Hai cominciato da difensore?
«Mio padre era difensore e io lo imitavo. Mi piaceva difendere, essere l’ultimo difensore. E poi, quando sono cresciuto, il mio allenatore mi ha messo in attacco e sono rimasto lì. Mi piace ancora difendere!»
Parla tanto della sconfitta in Champions per 5-0 contro il Psg.
«È stato molto, molto doloroso. Mi è costata molto, ho fatto fatica ad accettarlo, perché eravamo molto fiduciosi e ben preparati.

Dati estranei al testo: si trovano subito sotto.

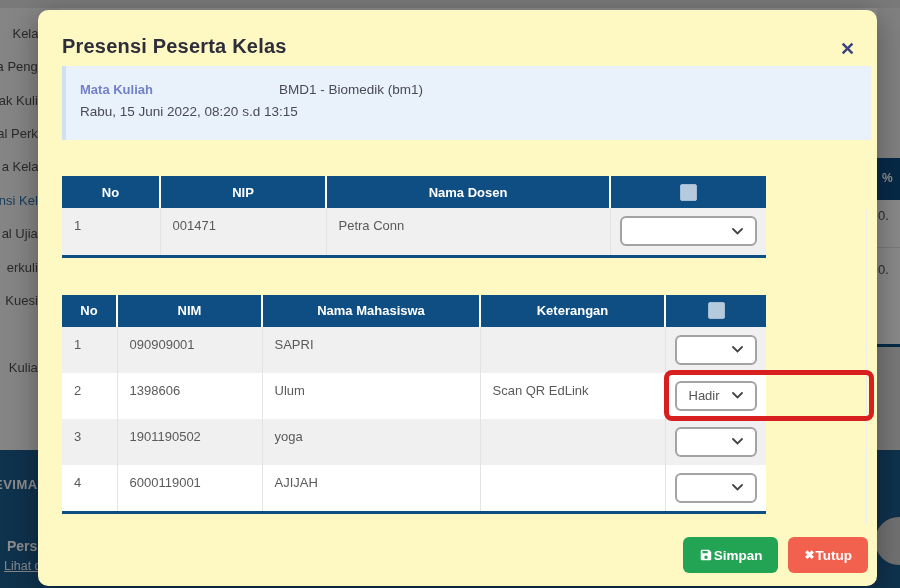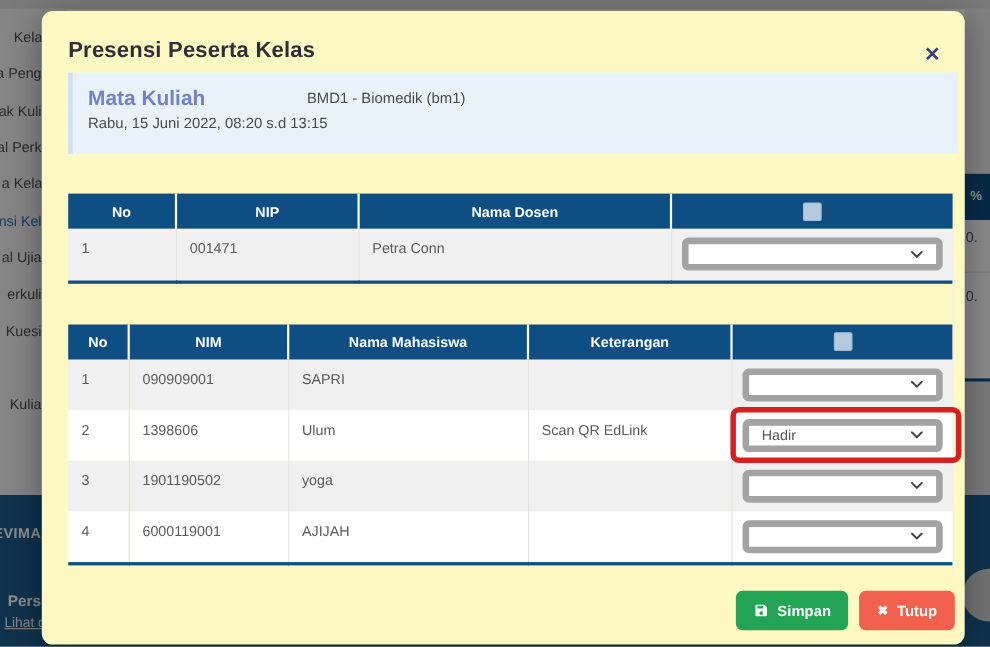--- a/index.html
+++ b/index.html
@@ -39,7 +39,7 @@
 
   .info-box { margin:6px 6px 0 24px; height:74px; background:#e9f1fb; border-left:4px solid #cfe2f3; padding:13px 0 0 14px; }
   .info-row { display:flex; line-height:22px; }
-  .info-label { width:199px; font-weight:bold; font-size:19px; color:#7381c9; }
+  .info-label { width:199px; font-weight:bold; font-size:13px; color:#7381c9; }
   .info-value { font-size:13.5px; color:#4a4a55; }
 
   table { border-collapse:collapse; table-layout:fixed; width:804px; margin-left:24px; border-bottom:3px solid #0e4e83; }

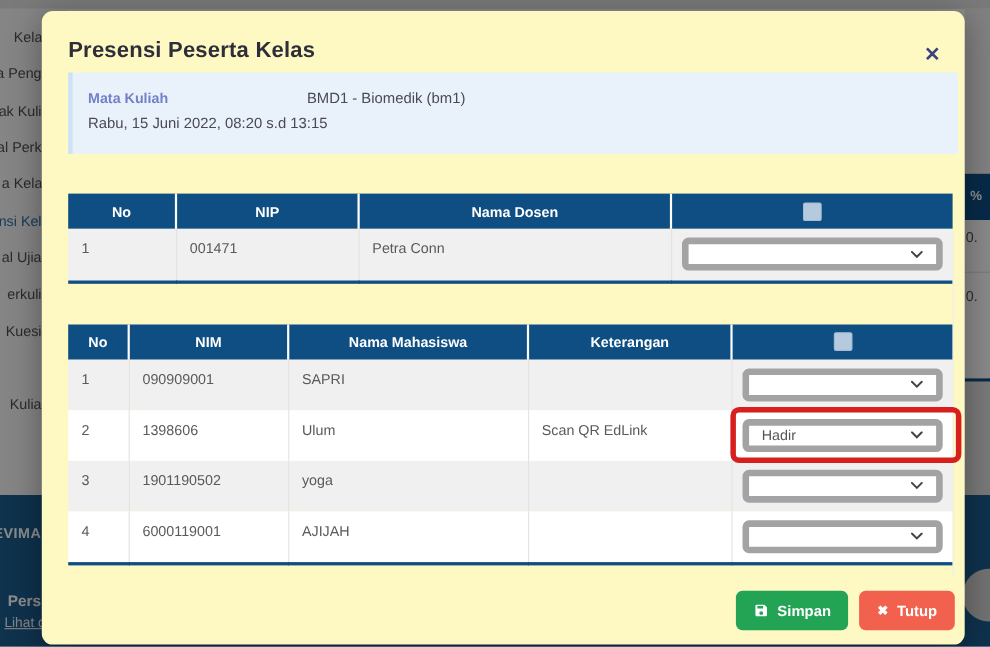--- a/index.html
+++ b/index.html
@@ -42,7 +42,7 @@
   .info-label { width:199px; font-weight:bold; font-size:13px; color:#7381c9; }
   .info-value { font-size:13.5px; color:#4a4a55; }
 
-  table { border-collapse:collapse; table-layout:fixed; width:804px; margin-left:24px; border-bottom:3px solid #0e4e83; }
+  table { border-collapse:collapse; table-layout:fixed; width:704px; margin-left:24px; border-bottom:3px solid #0e4e83; }
   .tbl-dosen { margin-top:36px; }
   .tbl-mhs { margin-top:37px; }
   th { background:#0e4e83; color:#ffffff; font-size:13px; font-weight:bold; height:32px; text-align:center; border-right:2px solid #ffffff; }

Nulla è andato come sperato e il dolore è stato ancora più grande. Queste sono cicatrici che devono essere curate col tempo».
Dice: «Non siamo stati noi. (…) Ho provato impotenza. Non abbiamo potuto applicare ciò che avevamo preparato. È quello che ci ha fatto incazzare di più».

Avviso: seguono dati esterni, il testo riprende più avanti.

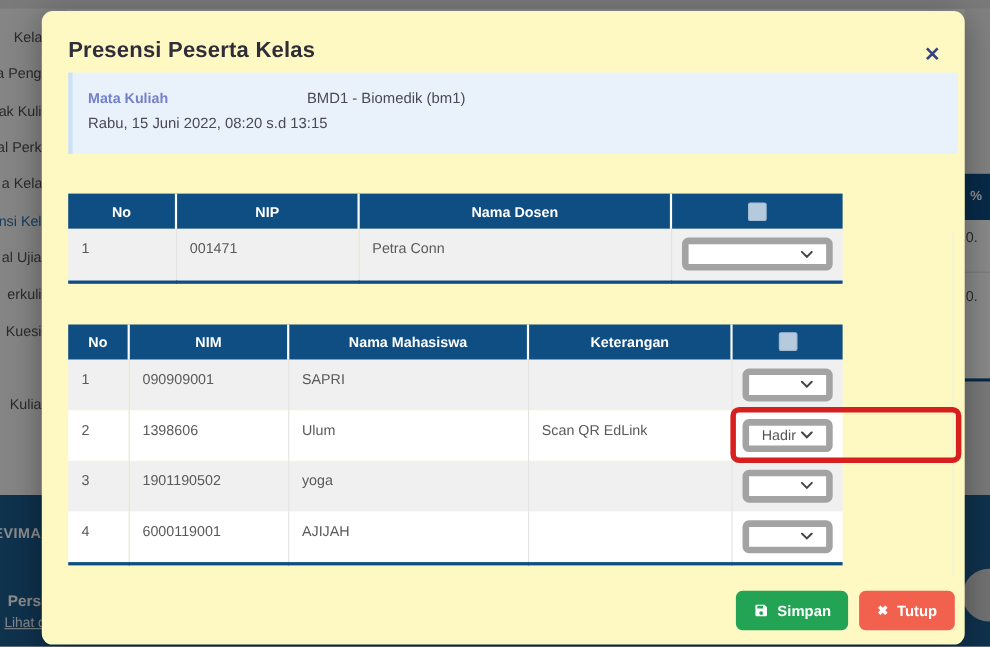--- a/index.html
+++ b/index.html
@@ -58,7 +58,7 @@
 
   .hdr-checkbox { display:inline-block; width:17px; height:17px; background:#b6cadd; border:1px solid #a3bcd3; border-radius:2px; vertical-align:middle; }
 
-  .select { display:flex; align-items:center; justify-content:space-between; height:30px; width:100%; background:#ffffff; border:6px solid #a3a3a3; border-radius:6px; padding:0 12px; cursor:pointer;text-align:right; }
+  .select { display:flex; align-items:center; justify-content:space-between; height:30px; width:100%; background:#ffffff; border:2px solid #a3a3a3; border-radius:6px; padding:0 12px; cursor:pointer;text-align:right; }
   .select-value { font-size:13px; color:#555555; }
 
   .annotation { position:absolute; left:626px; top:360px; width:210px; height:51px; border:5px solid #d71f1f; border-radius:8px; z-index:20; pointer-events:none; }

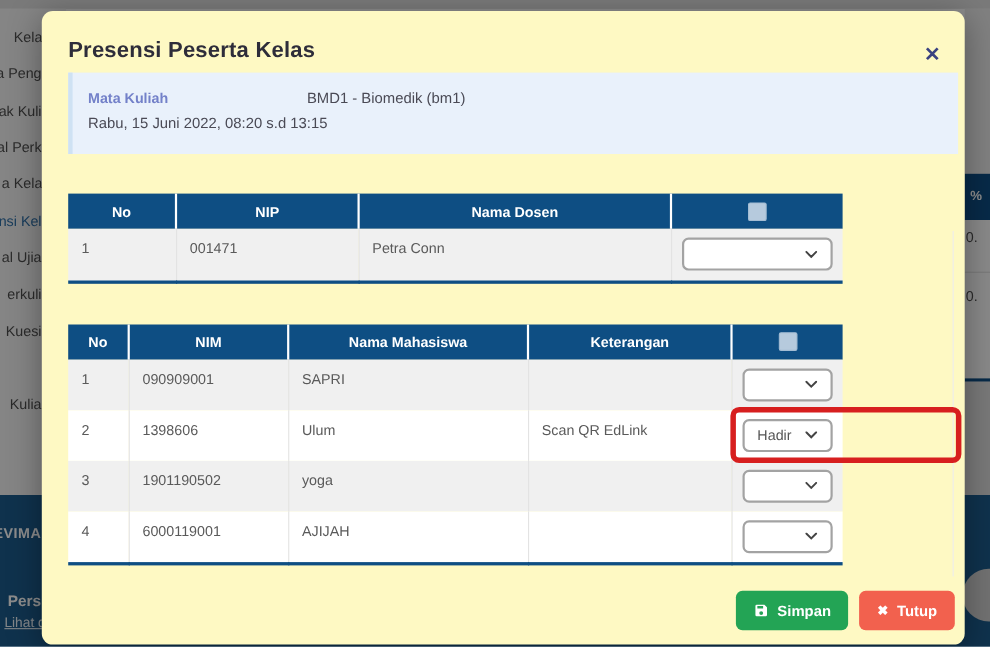--- a/index.html
+++ b/index.html
@@ -64,7 +64,7 @@
   .annotation { position:absolute; left:626px; top:360px; width:210px; height:51px; border:5px solid #d71f1f; border-radius:8px; z-index:20; pointer-events:none; }
 
   .modal-footer { position:absolute; left:0; bottom:0; width:100%; height:62px; display:flex; align-items:center; justify-content:flex-end; gap:10px; padding-right:9px; }
-  .btn { display:flex; align-items:center; gap:8px; height:36px; padding:8px 16px; border:none; border-radius:6px; color:#ffffff; font-family:"Liberation Sans", sans-serif; font-size:13.5px; font-weight:bold; cursor:pointer; }
+  .btn { display:flex; align-items:center; gap:1px; height:36px; padding:8px 16px; border:none; border-radius:6px; color:#ffffff; font-family:"Liberation Sans", sans-serif; font-size:13.5px; font-weight:bold; cursor:pointer; }
   .btn-save { background:#23a455; }
   .btn-close { background:#f2614e; }
   .btn-x { font-size:12px; font-weight:bold; }

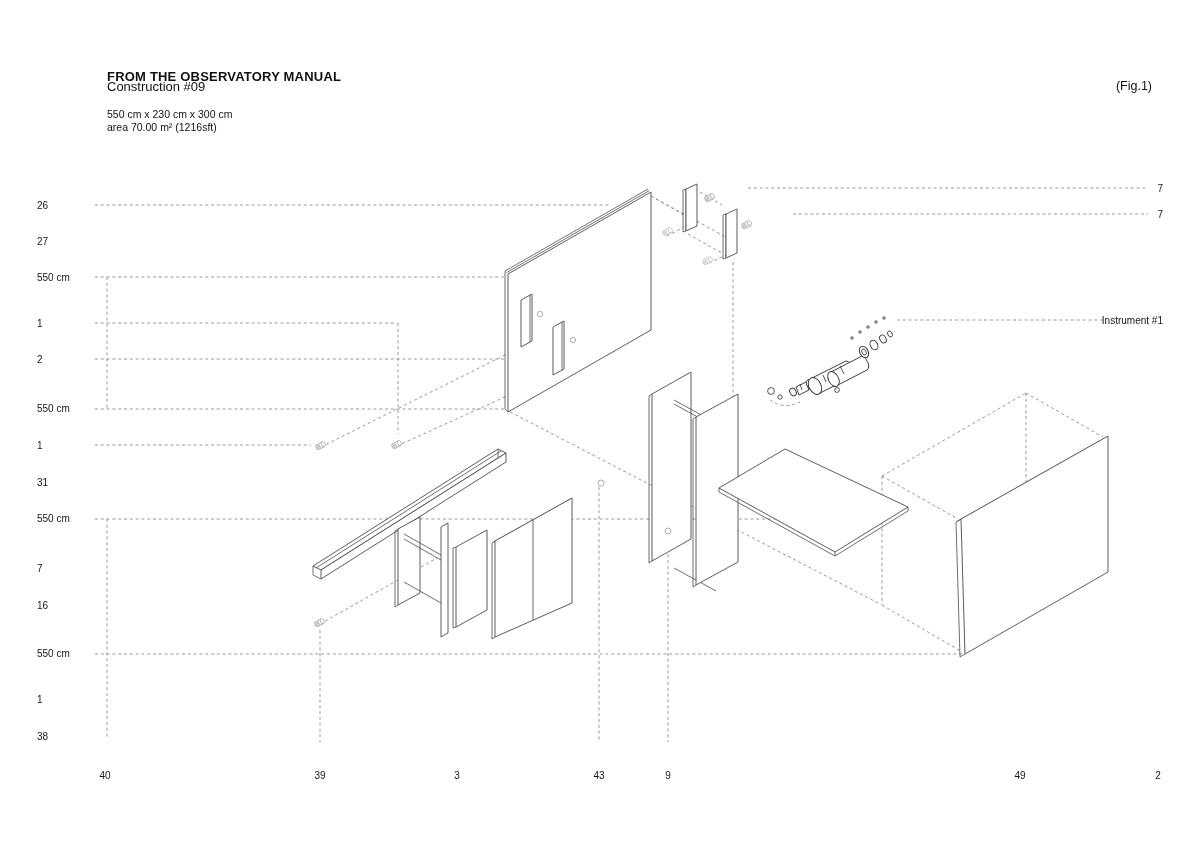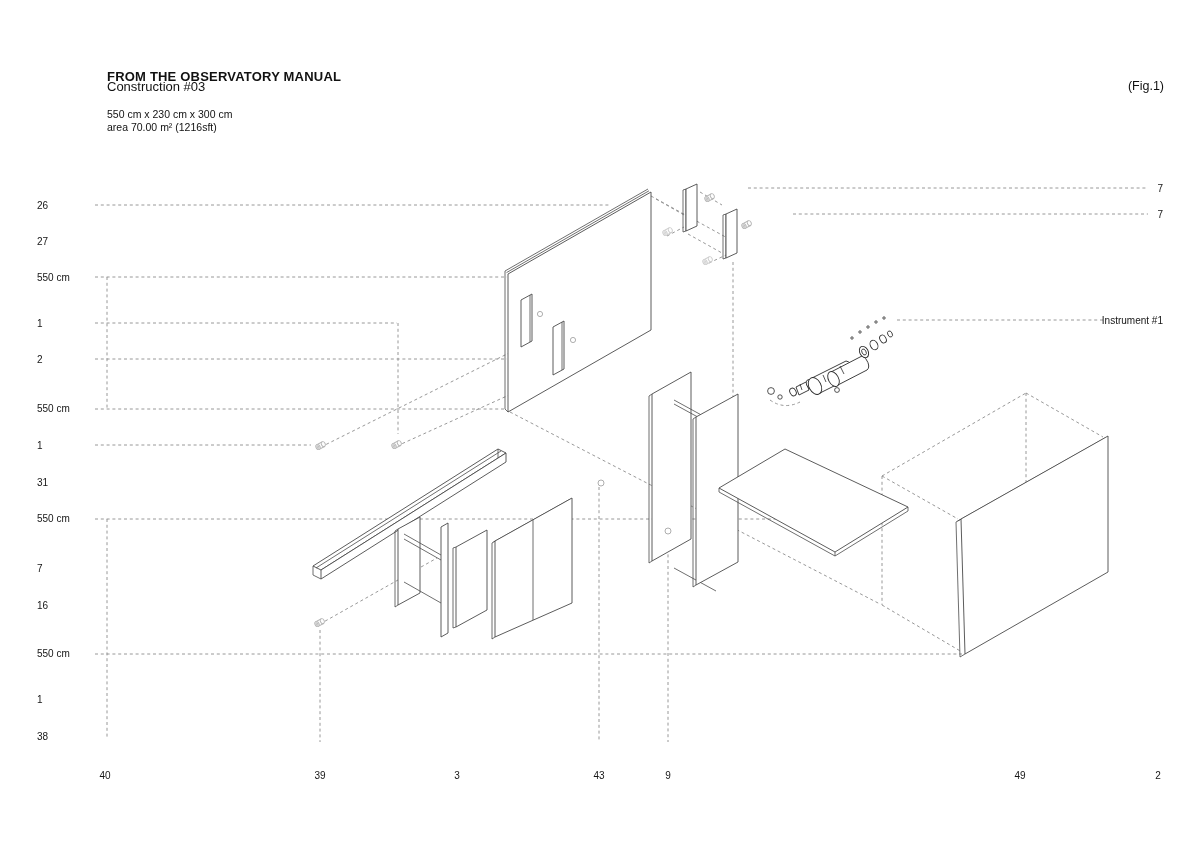--- a/index.html
+++ b/index.html
@@ -27,7 +27,7 @@
 
 <div id="page">
   <div class="hdr" id="title">FROM THE OBSERVATORY MANUAL</div>
-  <div class="hdr" id="subtitle">Construction #03</div>
+  <div class="hdr" id="subtitle">Construction #09</div>
   <div class="hdr" id="dims">550 cm x 230 cm x 300 cm</div>
   <div class="hdr" id="area">area 70.00 m² (1216sft)</div>
   <div id="fig">(Fig.1)</div>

Lautaro, Simone Inzaghi e il giudizio degli altri
In che misura il futuro di Simone Inzaghi ha influenzato questo brutto finale di stagione?
«Zero. Ognuno è libero di fare le scelte che vuole. Il mister ci ha informato che aveva ricevuto un’offerta, che stava per andarsene (si è unito all’Al-Hilal il 4 giugno, prima del Mondiale per club). Eravamo concentrati sui nostri obiettivi. Ha sempre dimostrato professionalità. Siamo stati molto bene con lui. Era la nostra testa pensante. Anche il finale di stagione ha generato tensioni».
Qualche tempo ha polemizzato per il settimo posto al Pallone d’oro vinto da Rodri.
Sei sottovalutato?
«A volte, sì. È questione di gusti. Forse è una questione di immagine, di marketing, che non mi porta dove merito di essere. Ma io do sempre il meglio per i miei compagni di squadra, per la mia maglia. È questo che conta. Cerco di raggiungere i miei obiettivi per essere in pace con me stesso. A 28 anni sono molto felice della mia carriera. Ho sempre progredito, migliorato il mio gioco e ho ancora molto da imparare. Sì, aspiro ad essere più riconosciuto. E ‘ importante. Ma prima di tutto vorrei essere riconosciuto come una persona buona e educata che si è sempre comportata correttamente».
E ancora:
«Il nostro valore, lo definiamo noi stessi mentre giochiamo, progrediamo e cresciamo. Lavoriamo prima per noi stessi. Poi ci sono tutti quelli che votano, parlano, analizzano, danno la loro opinione. A volte queste persone possono alzarsi con il piede sbagliato e dire cose brutte su di te. È anche la libertà di espressione, di commentare e criticare. Quando le persone dicono cose brutte su di te, fa male, ma sono solo parole. È soggettivo, ognuno può assegnare il valore che vuole a ciascun giocatore».
Dove si posiziona nella gerarchia globale dei migliori attaccanti?
«Tra i primi cinque, sicuramente. Non voglio dare un nome. Ognuno classifica i giocatori come vuole, ci sono attaccanti di altissimo livello. Ma quello che ho fatto negli ultimi anni mi permette di essere tra i primi cinque».